» **To do**
Show each line in the listing below that contains the string "rule", treating uppercase and lowercase letters as different.

» **The input**
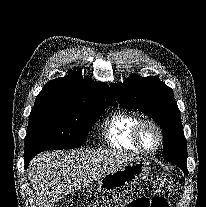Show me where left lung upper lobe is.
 Instances as JSON below:
<instances>
[{
  "mask_svg": "<svg viewBox=\"0 0 206 207\" xmlns=\"http://www.w3.org/2000/svg\"><path fill=\"white\" fill-rule=\"evenodd\" d=\"M111 88L121 106L138 109L160 125L164 136V159L188 174L186 140L172 89L157 77L137 75H131L123 83L112 84Z\"/></svg>",
  "mask_w": 206,
  "mask_h": 207,
  "instance_id": "5c2ea615",
  "label": "left lung upper lobe"
}]
</instances>
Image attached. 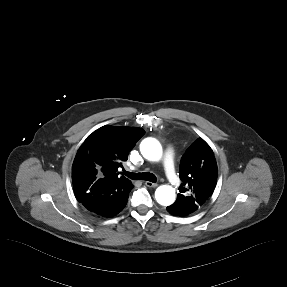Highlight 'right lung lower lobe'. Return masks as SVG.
I'll return each mask as SVG.
<instances>
[{
    "mask_svg": "<svg viewBox=\"0 0 287 287\" xmlns=\"http://www.w3.org/2000/svg\"><path fill=\"white\" fill-rule=\"evenodd\" d=\"M133 187L132 183L126 184L121 181L93 184L81 203L94 214L112 217L123 210Z\"/></svg>",
    "mask_w": 287,
    "mask_h": 287,
    "instance_id": "1",
    "label": "right lung lower lobe"
}]
</instances>
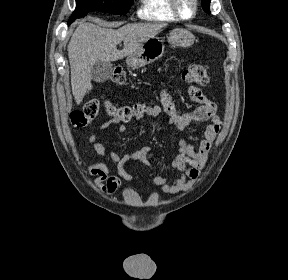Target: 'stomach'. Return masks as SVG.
Segmentation results:
<instances>
[{
	"instance_id": "obj_1",
	"label": "stomach",
	"mask_w": 288,
	"mask_h": 280,
	"mask_svg": "<svg viewBox=\"0 0 288 280\" xmlns=\"http://www.w3.org/2000/svg\"><path fill=\"white\" fill-rule=\"evenodd\" d=\"M168 42L173 47H189L194 43V36L186 29L176 28L169 33ZM163 53V41L154 37L145 41L137 51L128 56L126 63L132 68L144 67L161 58Z\"/></svg>"
}]
</instances>
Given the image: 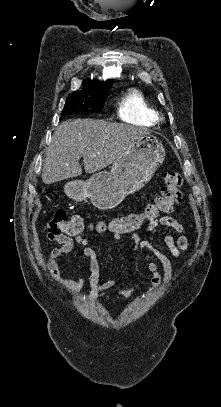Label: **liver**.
<instances>
[{
	"label": "liver",
	"mask_w": 221,
	"mask_h": 407,
	"mask_svg": "<svg viewBox=\"0 0 221 407\" xmlns=\"http://www.w3.org/2000/svg\"><path fill=\"white\" fill-rule=\"evenodd\" d=\"M149 134L144 128L105 120L74 119L62 122L54 132L42 169V180L52 184L80 176L83 157L86 173L114 163L138 138Z\"/></svg>",
	"instance_id": "1"
}]
</instances>
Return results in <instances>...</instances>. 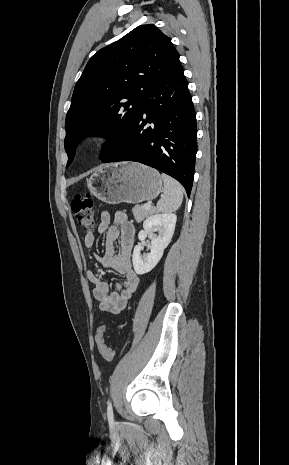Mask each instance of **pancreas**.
Returning a JSON list of instances; mask_svg holds the SVG:
<instances>
[{
	"label": "pancreas",
	"mask_w": 289,
	"mask_h": 465,
	"mask_svg": "<svg viewBox=\"0 0 289 465\" xmlns=\"http://www.w3.org/2000/svg\"><path fill=\"white\" fill-rule=\"evenodd\" d=\"M133 215L135 217V220L137 222H141L144 220L147 216L152 214L153 210L150 209H145L144 206L136 205L135 207L132 208Z\"/></svg>",
	"instance_id": "pancreas-1"
}]
</instances>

» **The answer**
  "mask_svg": "<svg viewBox=\"0 0 206 207\" xmlns=\"http://www.w3.org/2000/svg\"><path fill=\"white\" fill-rule=\"evenodd\" d=\"M111 88L121 106L138 109L160 125L164 136V159L188 174L186 140L172 89L157 77L137 75H131L123 83L112 84Z\"/></svg>",
    "mask_svg": "<svg viewBox=\"0 0 287 287\" xmlns=\"http://www.w3.org/2000/svg\"><path fill=\"white\" fill-rule=\"evenodd\" d=\"M133 187L132 183L126 184L121 181L93 184L81 203L94 214L112 217L123 210Z\"/></svg>",
	"mask_svg": "<svg viewBox=\"0 0 288 280\" xmlns=\"http://www.w3.org/2000/svg\"><path fill=\"white\" fill-rule=\"evenodd\" d=\"M168 42L173 47H189L194 43V36L186 29L176 28L169 33ZM163 53V41L154 37L145 41L137 51L128 56L126 63L132 68L144 67L161 58Z\"/></svg>"
	"mask_svg": "<svg viewBox=\"0 0 221 407\" xmlns=\"http://www.w3.org/2000/svg\"><path fill=\"white\" fill-rule=\"evenodd\" d=\"M149 134L144 128L105 120L74 119L62 122L54 132L42 169V180L52 184L80 176L83 157L86 173L114 163L138 138Z\"/></svg>",
	"mask_svg": "<svg viewBox=\"0 0 289 465\" xmlns=\"http://www.w3.org/2000/svg\"><path fill=\"white\" fill-rule=\"evenodd\" d=\"M133 215L135 217V220L137 222H141L144 220L147 216L152 214L153 210L150 209H145L144 206L136 205L135 207L132 208Z\"/></svg>",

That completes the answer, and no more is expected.